I would first check on the districts policy. I bet you will find that the district has a different policy. Most districts allow parents to observe or even visit. You might even try calling the superintendants office. I am assuming this is a public school. If so, anyone who pays school taxes has a right to view the school even if they do not have a child attending.

T.,
I have an issue with that also. My youngest daughters school will not let parents sit in a classroom to observe their child. I have fought this for years and have had many meetings with her. It has nothing to do with the confidentiality of the other kids. Her thinking is we are interrupting the class and making the teacher feel uncomfortable. Here is what I have learned if you are a member of the PTA board you can do whatever you want in the school. Our school handed out badges for the board members to come and go as they please. They dont have to check in with the office and be asked a million questions on where we are going, for what, and does the teacher know you are coming? To me this is sad. I have talked with a lot of other parents who have argued the same thing and we have gotten no where. Best bet is to go to the school board and bring it up, and go to a PTA meeting and bring it up. WE all have the right to see how are kids are doing in school and sit in their class to make sure they are acting right, and see how the teacher is teaching, how much time to they get to do work and so on. I can tell you that last year I was on the board of PTA and I could go just to the lunch room, but other PTA members could go whereever. I had had enough and call the prinipal and asked why i was given the third degree about where I was going but other members are not. (Keep in mind I have been a part of this school since my oldest was in 3rd grade who is know a 10th grader and my youngest is know in 2nd grade)Here is what I was told.:Its are policy at **** elem. to keep a quiet learning eniveroment for our students, and should you have a problem with it then I suggest you take it up with the school board. Not every parent has the right to come and go as they please and you should understand that.: Can you believe that?

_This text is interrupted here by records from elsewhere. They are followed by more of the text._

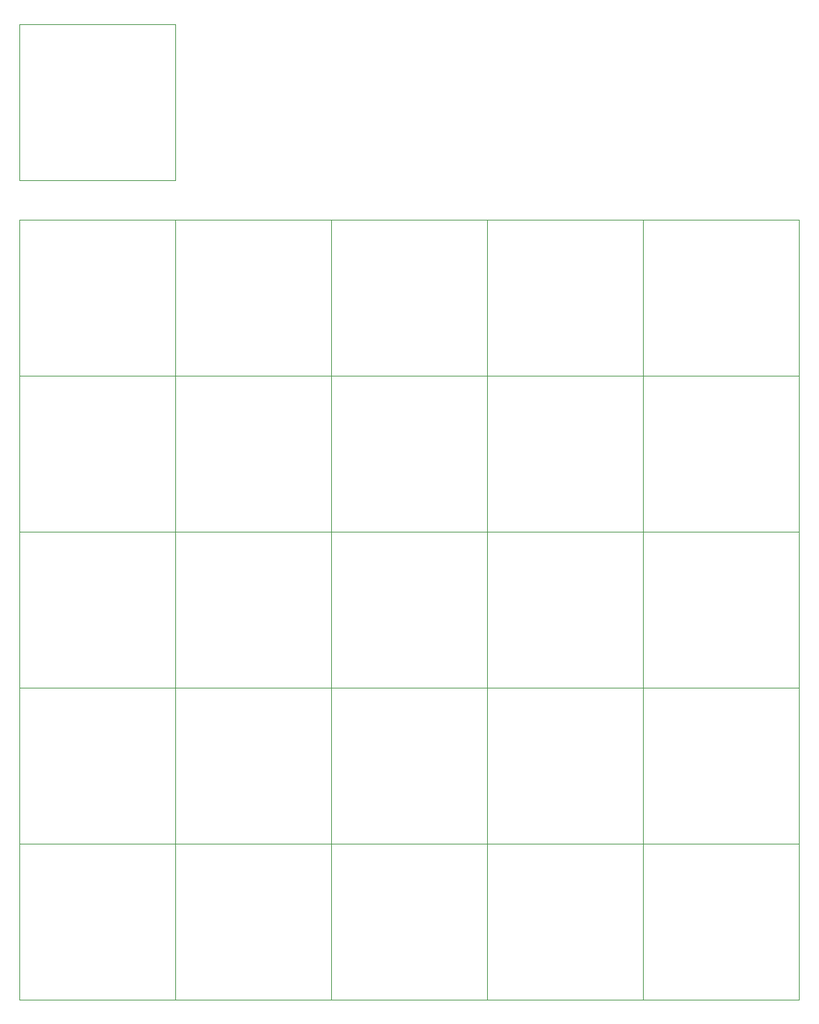
<source format=gbr>
%TF.GenerationSoftware,KiCad,Pcbnew,9.0.7*%
%TF.CreationDate,2026-02-27T02:53:57-05:00*%
%TF.ProjectId,Macropad,4d616372-6f70-4616-942e-6b696361645f,rev?*%
%TF.SameCoordinates,Original*%
%TF.FileFunction,Other,User*%
%FSLAX46Y46*%
G04 Gerber Fmt 4.6, Leading zero omitted, Abs format (unit mm)*
G04 Created by KiCad (PCBNEW 9.0.7) date 2026-02-27 02:53:57*
%MOMM*%
%LPD*%
G01*
G04 APERTURE LIST*
%ADD10C,0.050000*%
G04 APERTURE END LIST*
%TO.C,SW1*%
D10*
X0Y0D02*
X19050000Y0D01*
X19050000Y-19050000D01*
X0Y-19050000D01*
X0Y0D01*
%TO.C,SW2*%
X0Y-23812000D02*
X19050000Y-23812000D01*
X19050000Y-42862000D01*
X0Y-42862000D01*
X0Y-23812000D01*
%TO.C,SW3*%
X19050000Y-23812000D02*
X38100000Y-23812000D01*
X38100000Y-42862000D01*
X19050000Y-42862000D01*
X19050000Y-23812000D01*
%TO.C,SW4*%
X38100000Y-23812000D02*
X57150000Y-23812000D01*
X57150000Y-42862000D01*
X38100000Y-42862000D01*
X38100000Y-23812000D01*
%TO.C,SW5*%
X57150000Y-23812000D02*
X76200000Y-23812000D01*
X76200000Y-42862000D01*
X57150000Y-42862000D01*
X57150000Y-23812000D01*
%TO.C,SW6*%
X76200000Y-23812000D02*
X95250000Y-23812000D01*
X95250000Y-42862000D01*
X76200000Y-42862000D01*
X76200000Y-23812000D01*
%TO.C,SW7*%
X0Y-42863000D02*
X19050000Y-42863000D01*
X19050000Y-61913000D01*
X0Y-61913000D01*
X0Y-42863000D01*
%TO.C,SW8*%
X19050000Y-42863000D02*
X38100000Y-42863000D01*
X38100000Y-61913000D01*
X19050000Y-61913000D01*
X19050000Y-42863000D01*
%TO.C,SW9*%
X38100000Y-42863000D02*
X57150000Y-42863000D01*
X57150000Y-61913000D01*
X38100000Y-61913000D01*
X38100000Y-42863000D01*
%TO.C,SW10*%
X57150000Y-42863000D02*
X76200000Y-42863000D01*
X76200000Y-61913000D01*
X57150000Y-61913000D01*
X57150000Y-42863000D01*
%TO.C,SW11*%
X76200000Y-42863000D02*
X95250000Y-42863000D01*
X95250000Y-61913000D01*
X76200000Y-61913000D01*
X76200000Y-42863000D01*
%TO.C,SW12*%
X0Y-61913000D02*
X19050000Y-61913000D01*
X19050000Y-80963000D01*
X0Y-80963000D01*
X0Y-61913000D01*
%TO.C,SW13*%
X19050000Y-61913000D02*
X38100000Y-61913000D01*
X38100000Y-80963000D01*
X19050000Y-80963000D01*
X19050000Y-61913000D01*
%TO.C,SW14*%
X38100000Y-61913000D02*
X57150000Y-61913000D01*
X57150000Y-80963000D01*
X38100000Y-80963000D01*
X38100000Y-61913000D01*
%TO.C,SW15*%
X57150000Y-61913000D02*
X76200000Y-61913000D01*
X76200000Y-80963000D01*
X57150000Y-80963000D01*
X57150000Y-61913000D01*
%TO.C,SW16*%
X76200000Y-61913000D02*
X95250000Y-61913000D01*
X95250000Y-80963000D01*
X76200000Y-80963000D01*
X76200000Y-61913000D01*
%TO.C,SW17*%
X0Y-80962000D02*
X19050000Y-80962000D01*
X19050000Y-100012000D01*
X0Y-100012000D01*
X0Y-80962000D01*
%TO.C,SW18*%
X19050000Y-80962000D02*
X38100000Y-80962000D01*
X38100000Y-100012000D01*
X19050000Y-100012000D01*
X19050000Y-80962000D01*
%TO.C,SW19*%
X38100000Y-80962000D02*
X57150000Y-80962000D01*
X57150000Y-100012000D01*
X38100000Y-100012000D01*
X38100000Y-80962000D01*
%TO.C,SW20*%
X57150000Y-80962000D02*
X76200000Y-80962000D01*
X76200000Y-100012000D01*
X57150000Y-100012000D01*
X57150000Y-80962000D01*
%TO.C,SW21*%
X76200000Y-80962000D02*
X95250000Y-80962000D01*
X95250000Y-100012000D01*
X76200000Y-100012000D01*
X76200000Y-80962000D01*
%TO.C,SW22*%
X0Y-100013000D02*
X19050000Y-100013000D01*
X19050000Y-119063000D01*
X0Y-119063000D01*
X0Y-100013000D01*
%TO.C,SW23*%
X19050000Y-100013000D02*
X38100000Y-100013000D01*
X38100000Y-119063000D01*
X19050000Y-119063000D01*
X19050000Y-100013000D01*
%TO.C,SW24*%
X38100000Y-100013000D02*
X57150000Y-100013000D01*
X57150000Y-119063000D01*
X38100000Y-119063000D01*
X38100000Y-100013000D01*
%TO.C,SW25*%
X57150000Y-100013000D02*
X76200000Y-100013000D01*
X76200000Y-119063000D01*
X57150000Y-119063000D01*
X57150000Y-100013000D01*
%TO.C,SW26*%
X76200000Y-100013000D02*
X95250000Y-100013000D01*
X95250000Y-119063000D01*
X76200000Y-119063000D01*
X76200000Y-100013000D01*
%TD*%
M02*

</source>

So.. with this beign said take it to the school board and bring it up in a PTA meeting. Get all the parents you know to come and back you on this. Good luck.

Dear T.:

None of my daughter's schools has EVER said anything like that, and we've been at four schools now! My daughter's schools just requested not timing a visit with a test and disrupting class as little as possible and giving them advance notice, of course.

Personally I would go over the principal's head and contact the administration of the school district. You have a right to observe what's going on.